Stroke Rehabilitation- Sensory, motor, tone, strength balance training.

 Rehabilitation starts as soon as the patient becomes medically stable
Strategies to improve sensory function:-
  • The greater the patient is encouraged to use the affected side, the more the chances of increased awareness &function.
  • Sensory stimulation is important for recovery. 
  • Sensory stimuli stimulates tactile, mechano and muscle receptors for example:- Stroking, Stretch, Superficial &deep pressure and approximation can be used. 
  • Upper extremity tasks include:- Stroking hand with different textured fabric, pressing objects on the hand (coin, button, key) for drawing shapes/letters/numbers on the skin. 
  • During Stimulation, the patients attention by providing visual,tactile &proprioceptive stimuli on the more affected side (stroking,icing, brushing,Vibrating the Hemiperetic limb) . 
  • Teach active visual scanning movements through turning of the head & axial trunk rotation to the more involved side. 
  • Cueing(visual, verbal &motor cues) is used to direct patient s attention. Eg:- A red anchor line can be tapped on the floor and the patient directed to visually follow the line from one side to the other. 
  • During therapy, the therapist stimulates & encourage voluntary movements of the Hemiperetic limbs while encouraging patient to look at his or her limb while moving. 
  • Functional activities that encourage bilateral interaction should be encouraged Eg:- Pouring a drink & drinking from a cup. 
Rom/Oedema prevention/ to improve motor function:-
  • Rom exercises are initiated early to maintain joint integrity & mobility & prevent contractures. 
  • Active ROM & passive ROM with terminal stretch should be performed daily in all motions. 
  • Oedema may develop with the loss of voluntary movement and inactivity. 
  • In addition to ROM exercises, elevation, massage, icing or compression, wrapping may be necessary to prevent oedema. 
  • Self ROM techniques should be instituted early Eg:- affected extremity is supported &lifted with the help of unaffected extremity, table top polishing exercises to the affected limb, Sitting hands clasped together, reaching to the floor. 
Strategies for tone reduction:-
  • Strong Spasticity is typically seen during the middle phases of recovery, it can be inhibited through prolonged pressure &weight bearing Eg:- spasticity in Quadriceps is inhibited through prolonged pressure & weight bearing in kneeling 
  • Technique to reduce tone include elongation of spastic muscles through ROM and positioning. 
  • The technique of rhythmic rotation combined with axial trunk rotation would promote a reduction in truncal tone. 
  • Local facilitation technique ( muscle tapping, Vibration) can be applied to activate antagonists & may prove successful in further reducing spasticity. 
  • Modalities & splinting can be effective in reducing tone. 
  • Inflatable pressure splints (air splints) stabilize and maintain an extremity in elongated position & provide tone inhibition. 
Strategies to improve strength:- 
  • Muscle weakness is the major impairment following stroke. 

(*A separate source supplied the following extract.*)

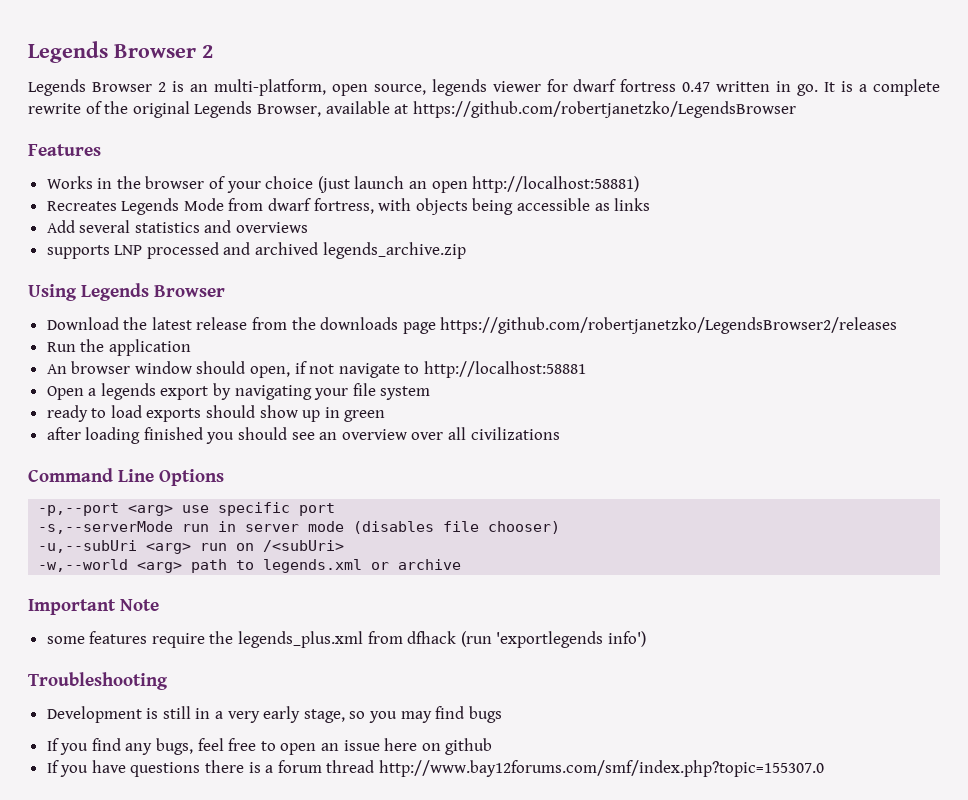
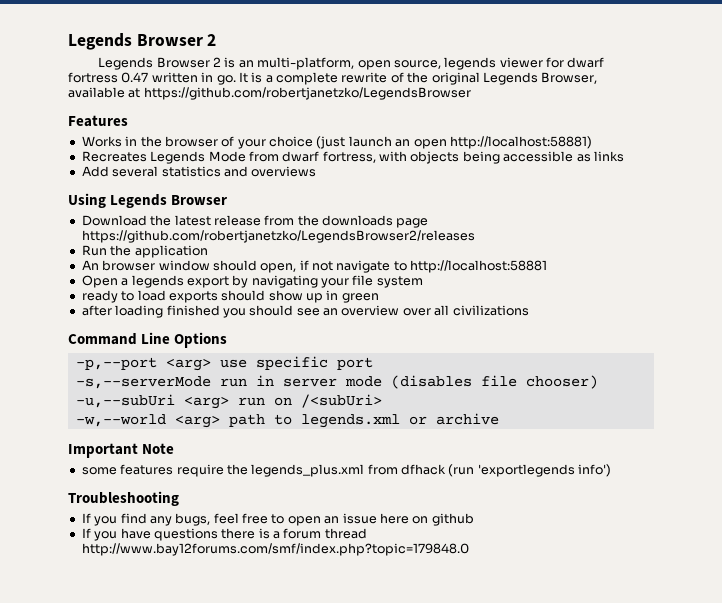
[46,242,466,259] // supports LNP processed and archived legends_archive.zip -> (317, 171) none
[46,706,502,723] // Development is still in a very early stage, so you may find bugs -> (179, 498) none
[379,760,825,777] http://www.bay12forums.com/smf/index.php?topic=155307.0 -> [81,543,469,556] http://www.bay12forums.com/smf/index.php?topic=179848.0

  • Exercise modalities for strengthening include free weights, elastic bands and machine (PRE, isokinetics  
  • Patients with less than 3/5 muscle power, gravity eliminated exercises using power boards, sling suspension or aquatic exercises are indicated. 

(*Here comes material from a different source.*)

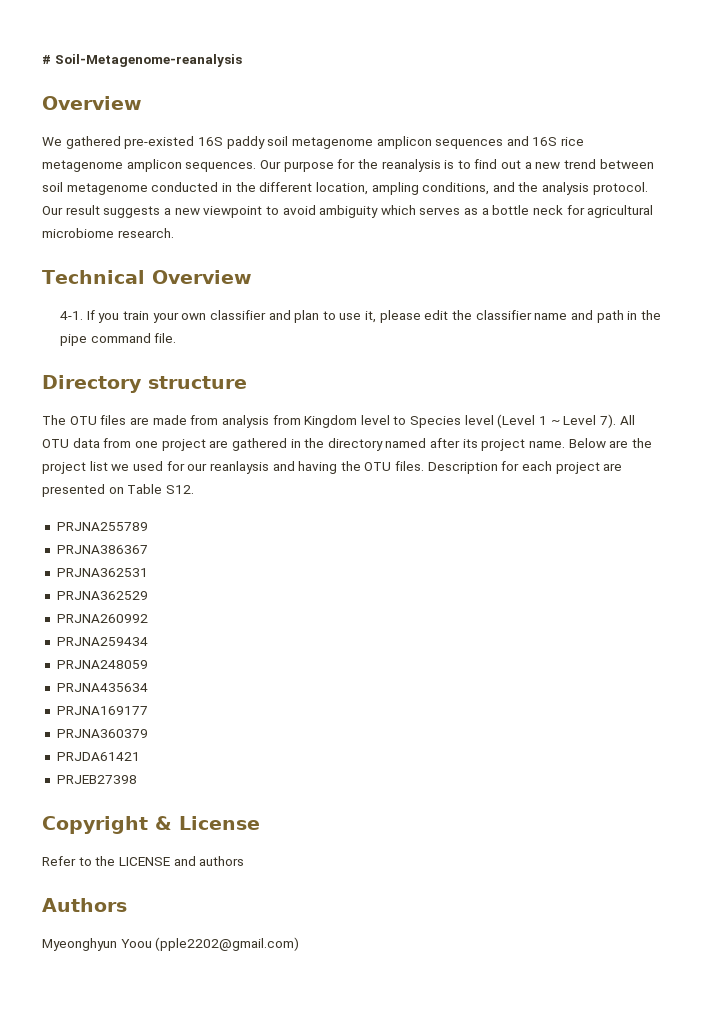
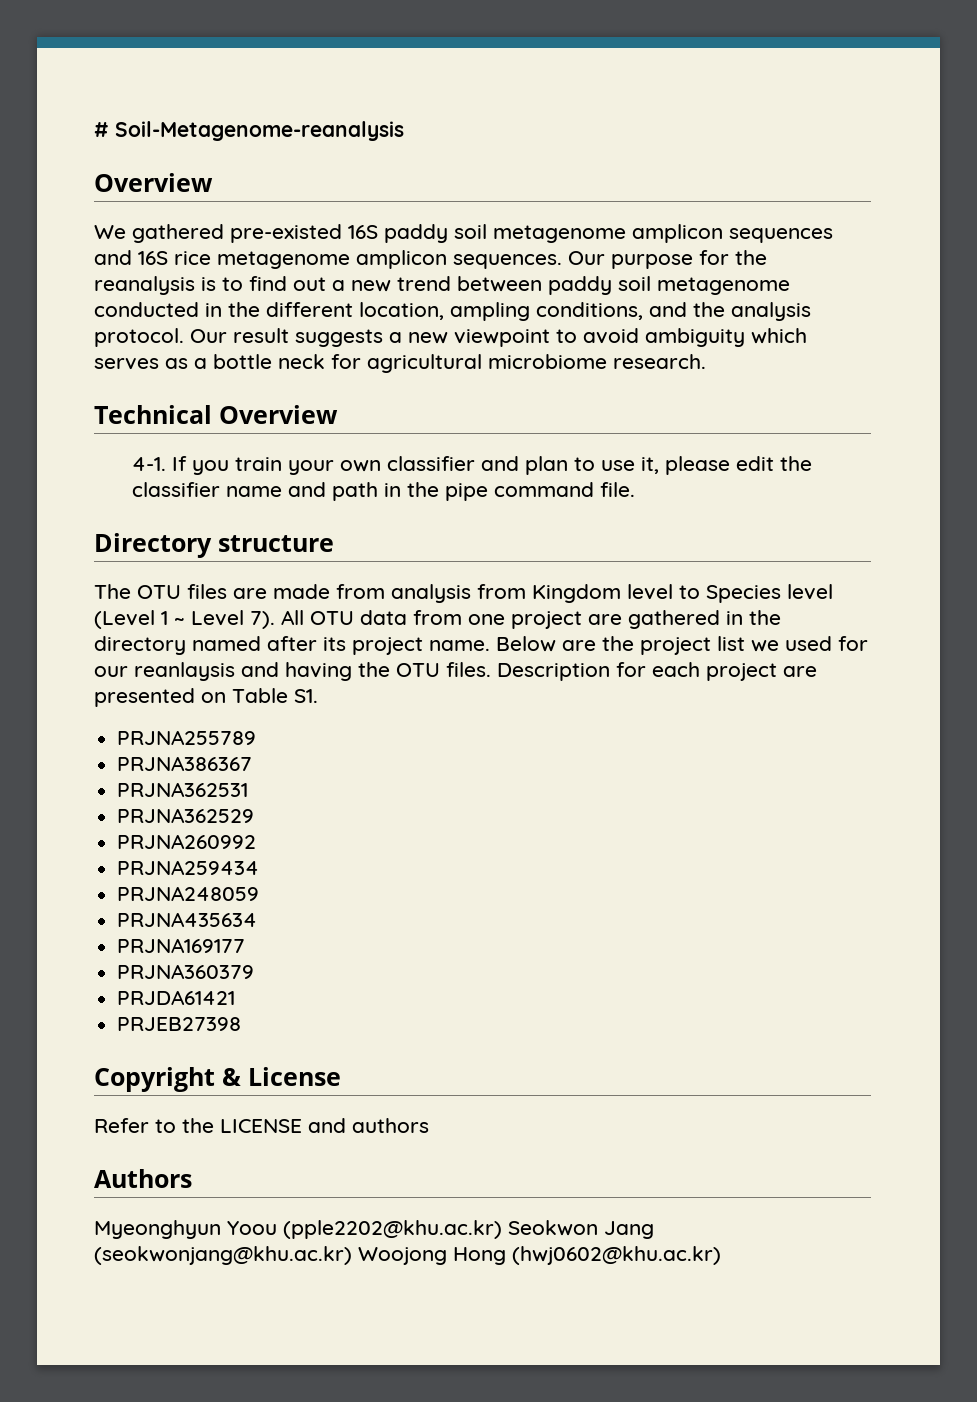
(654, 164) none -> [548,276,612,295] paddy
[165,485,194,494] S12. -> [294,689,318,703] S1.
[155,937,300,951] (pple2202@gmail.com) -> [283,1220,654,1239] [94,1246,721,1265] (pple2202@khu.ac.kr) Seokwon Jang (seokwonjang@khu.ac.kr) Woojong Hong (hwj0602@khu.ac.kr)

  • Patients with 3/5 strength, gravity resisted active movements are indicated. 
  • Patients with adequate strength are progressed to exercise using added resistance. Eg:- Stair climbing while patient is wearing weighted ankle cuff. 
  • Pati with unstable BP, exercise are contraindicated. 
Balance Strategies:-
  • Once the postural alignment & static stability is achieved in upright postures, the patient is ready for COM control training. 

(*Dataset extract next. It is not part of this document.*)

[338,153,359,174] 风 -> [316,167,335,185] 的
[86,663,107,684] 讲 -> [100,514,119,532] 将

  • In sitting or standing, the patient is instructed to explore his/ her limits of stability through low frequency weight shifting. 
  • The patient learns how far in one direction he/ She can move safely & how to align COM within the BOS to maintain upright stability. 
  • The therapist need to stress on symmetrical weight bearing as well as activities that promote the shifting towards the more affected side. 
  1. Base of support:- Sitting lower extremities uncrossed to crossed, Standing wide to narrow to tanden position, standing on one lower extremities. 
  2. Support surface:- Sitting on a mat to a therapy ball Standing on the floor to standing on dance foam
  3. Sensory inputs:- Eyes closed to eyes open
  4. Upper extremity position/ support:- weight on one hand& raise the other upper extremity, UE movement- Single UE raise -->Bilateral UE raise, reaching picking up objects from table, floor etc. 
  5. LE movement s - Single LE raise, Stepping, Marching in place, moving ball. 
  6. Trunk movements - Head & trunk rotation, looking up at ceiling or down to floor
  7. Destabilising functional activities & Dual task training.